Using the entries that follow, report how many lines contain the word "selected". Only the number is wanted.

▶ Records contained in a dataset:
******************************

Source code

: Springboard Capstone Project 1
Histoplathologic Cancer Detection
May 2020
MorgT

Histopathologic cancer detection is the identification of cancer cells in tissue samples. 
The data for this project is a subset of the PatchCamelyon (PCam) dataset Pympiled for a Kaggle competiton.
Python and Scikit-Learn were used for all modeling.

******************************

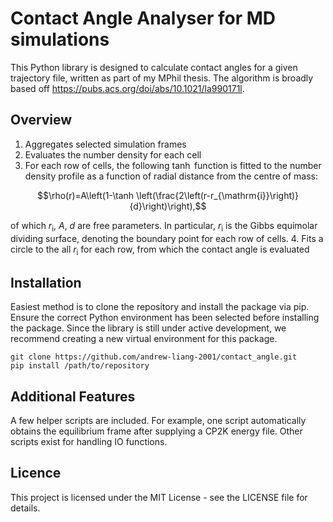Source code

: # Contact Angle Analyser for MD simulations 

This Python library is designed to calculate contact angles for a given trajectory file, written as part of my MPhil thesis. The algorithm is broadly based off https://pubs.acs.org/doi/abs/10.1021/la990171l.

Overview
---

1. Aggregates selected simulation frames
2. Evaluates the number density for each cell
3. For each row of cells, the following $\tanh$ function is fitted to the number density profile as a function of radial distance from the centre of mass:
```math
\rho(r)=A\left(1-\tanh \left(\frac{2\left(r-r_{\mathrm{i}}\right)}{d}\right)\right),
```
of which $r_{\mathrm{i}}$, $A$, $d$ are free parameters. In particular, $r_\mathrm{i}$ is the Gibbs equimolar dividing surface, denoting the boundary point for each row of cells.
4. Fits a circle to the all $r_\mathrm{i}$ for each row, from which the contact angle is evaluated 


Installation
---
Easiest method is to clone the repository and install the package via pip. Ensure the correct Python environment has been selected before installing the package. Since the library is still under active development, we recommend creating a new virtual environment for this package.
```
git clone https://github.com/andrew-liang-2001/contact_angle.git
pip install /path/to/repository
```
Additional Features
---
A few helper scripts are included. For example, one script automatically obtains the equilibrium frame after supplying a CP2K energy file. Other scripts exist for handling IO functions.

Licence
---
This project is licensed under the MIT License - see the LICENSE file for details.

******************************

▶ Answer for the task: 2